#TW30DaysOfTesting – Day 10: So many blogs to choose from!

This is yet another first for  me during this 30 day challenge. I have always been a lurker on the blog scene. At most I may tweet out an interesting read but in general I find the comment area to be a bit tricky on the more specific and technical posts so prefer to chat people up in other venues. But the challenge calls and I just can’t say no, plus it has given me a chance to give a shout to an awesome tester and friend.

I met Melissa at TestBash NY in 2014 and we managed to chat well into the single digit hours of the evening. If I remember correctly a group of us were out so late at the pub that I ended up canceling my hotel room and just crashing at the airport due to my early morning flight! Since then I have had the pleasure of crossing paths with her at another conference in Romania (European Testing Conference 2016) which she managed to self fund, and online through an amazing chat group, 1 on 1 chats and debates, and endlessly helpful edits of my presentations and now blog posts.

Melissa continues to lead by example and encourage me to step outside my comfort zones and in this blog post she is speaking about her own experiences with that. Yes you may be able to say its a cop out to just post encouragement, but as I spoke about in Day 8’s post about feedback that builds confidence, I really believe that this type of feedback has stand alone value. In addition, I really appreciated remembering back to the training program day where I deployed to Heroku and sharing my technique for overcoming similar challenges.

To expand a little more on this, the afternoon was programmed as a 3 sprint project where teams of 4 were expected to decide on a tech stack, and produce working software iteration 1 while incrementally improving it for iteration 2 and 3. My team was 3 developers and myself (a coding hopeful, but definite noob). We struggled but did get something working. The thing is…I didn’t think I really got it even though I was so excited about the event. The next day I was stuck waiting for a delayed train (and then on the long train ride) so I took the time to recreate the whole 3 iteration process. Even though it was only about 18 hours after I had completed this with the team, I was hitting road block after road block. Actually executing it myself was so much more difficult. But a couple hours later I emerged with my own Heroku site.

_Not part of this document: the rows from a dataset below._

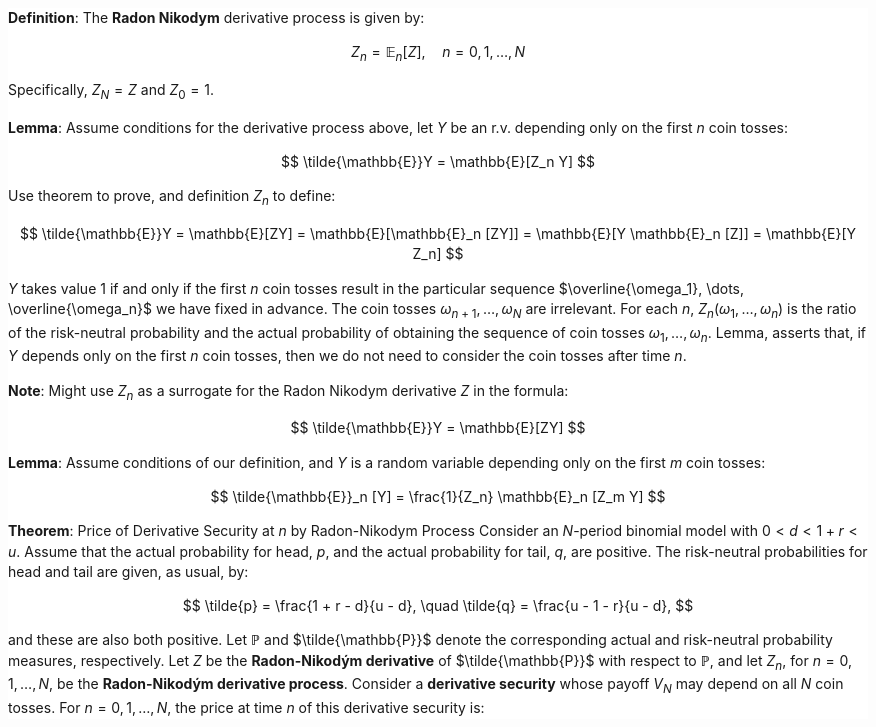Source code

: 
**Definition**: The **Radon Nikodym** derivative process is given by:

$$
Z_n = \mathbb{E}_n [Z],\quad n = 0, 1, \dots, N
$$

Specifically, $Z_N = Z$ and $Z_0 = 1$.

**Lemma**: Assume conditions for the derivative process above, let $Y$ be an r.v. depending only on the first $n$ coin tosses:

$$
\tilde{\mathbb{E}}Y = \mathbb{E}[Z_n Y]
$$

Use theorem to prove, and definition $Z_n$ to define:

$$
\tilde{\mathbb{E}}Y = \mathbb{E}[ZY] = \mathbb{E}[\mathbb{E}_n [ZY]] = \mathbb{E}[Y \mathbb{E}_n [Z]] = \mathbb{E}[Y Z_n]
$$

$Y$ takes value 1 if and only if the first $n$ coin tosses result in the particular sequence $\overline{\omega_1}, \dots, \overline{\omega_n}$ we have fixed in advance. The coin tosses $\omega_{n + 1}, \dots, \omega_N$ are irrelevant. For each $n$, $Z_n(\omega_1, \dots, \omega_n$) is the ratio of the risk-neutral probability and the actual probability of obtaining the sequence of coin tosses $\omega_1, \dots, \omega_n$. Lemma, asserts that, if $Y$ depends only on the first $n$ coin tosses, then we do not need to consider the coin tosses after time $n$. 

**Note**: Might use $Z_n$ as a surrogate for the Radon Nikodym derivative $Z$ in the formula:

$$
\tilde{\mathbb{E}}Y = \mathbb{E}[ZY]
$$


**Lemma**: Assume conditions of our definition, and $Y$ is a random variable depending only on the first $m$ coin tosses:

$$
\tilde{\mathbb{E}}_n [Y] = \frac{1}{Z_n} \mathbb{E}_n [Z_m Y]
$$

**Theorem**: Price of Derivative Security at $n$ by Radon-Nikodym Process
Consider an $N$-period binomial model with $0 < d < 1 + r < u$. Assume that the actual probability for head, $p$, and the actual probability for tail, $q$, are positive. The risk-neutral probabilities for head and tail are given, as usual, by: 

$$ 
\tilde{p} = \frac{1 + r - d}{u - d}, \quad \tilde{q} = \frac{u - 1 - r}{u - d}, 
$$

and these are also both positive. Let $\mathbb{P}$ and $\tilde{\mathbb{P}}$ denote the corresponding actual and risk-neutral probability measures, respectively. Let $Z$ be the **Radon-Nikodým derivative** of $\tilde{\mathbb{P}}$ with respect to $\mathbb{P}$, and let $Z_n$, for $n = 0, 1, \dots, N$, be the **Radon-Nikodým derivative process**. Consider a **derivative security** whose payoff $V_N$ may depend on all $N$ coin tosses. For $n = 0, 1, \dots, N$, the price at time $n$ of this derivative security is: 
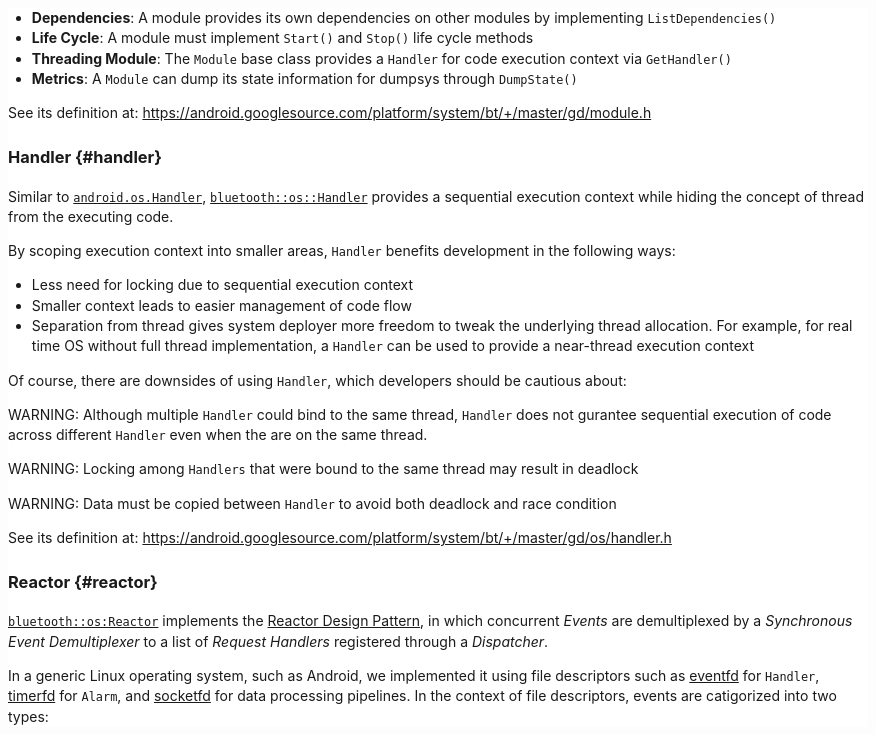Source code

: *   **Dependencies**: A module provides its own dependencies on other modules by
    implementing `ListDependencies()`
*   **Life Cycle**: A module must implement `Start()` and `Stop()` life cycle
    methods
*   **Threading Module**: The `Module` base class provides a `Handler` for code
    execution context via `GetHandler()`
*   **Metrics**: A `Module` can dump its state information for dumpsys through
    `DumpState()`

See its definition at: https://android.googlesource.com/platform/system/bt/+/master/gd/module.h

### Handler {#handler}

Similar to
[`android.os.Handler`](https://developer.android.com/reference/android/os/Handler),
[`bluetooth::os::Handler`](https://android.googlesource.com/platform/system/bt/+/master/gd/os/handler.h)
provides a sequential execution context while hiding the concept of thread from
the executing code.

By scoping execution context into smaller areas, `Handler` benefits development
in the following ways:

*   Less need for locking due to sequential execution context
*   Smaller context leads to easier management of code flow
*   Separation from thread gives system deployer more freedom to tweak the
    underlying thread allocation. For example, for real time OS without full
    thread implementation, a `Handler` can be used to provide a near-thread
    execution context

Of course, there are downsides of using `Handler`, which developers should be
cautious about:

WARNING: Although multiple `Handler` could bind to the same thread, `Handler`
does not gurantee sequential execution of code across different `Handler` even
when the are on the same thread.

WARNING: Locking among `Handlers` that were bound to the same thread may result
in deadlock

WARNING: Data must be copied between `Handler` to avoid both deadlock and race
condition

See its definition at: https://android.googlesource.com/platform/system/bt/+/master/gd/os/handler.h

### Reactor {#reactor}

[`bluetooth::os:Reactor`](https://android.googlesource.com/platform/system/bt/+/master/gd/os/reactor.h)
implements the
[Reactor Design Pattern](https://en.wikipedia.org/wiki/Reactor_pattern), in
which concurrent _Events_ are demultiplexed by a _Synchronous Event
Demultiplexer_ to a list of _Request Handlers_ registered through a
_Dispatcher_.

In a generic Linux operating system, such as Android, we implemented it using
file descriptors such as
[eventfd](http://man7.org/linux/man-pages/man2/eventfd.2.html) for `Handler`,
[timerfd](http://man7.org/linux/man-pages/man2/timerfd_create.2.html) for
`Alarm`, and [socketfd](http://man7.org/linux/man-pages/man2/socket.2.html) for
data processing pipelines. In the context of file descriptors, events are
catigorized into two types:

That experience opened my eyes to the software deployment process for the first time (which has since become a huge interest of mine and will be my topic at TestBash Philly), encouraged me that full stack development wasn’t out of my reach, and forged a fantastic relationship for me with the workshop creator which years later continues to mean support both professionally and personally. All that just from being willing to try something for myself and see it through.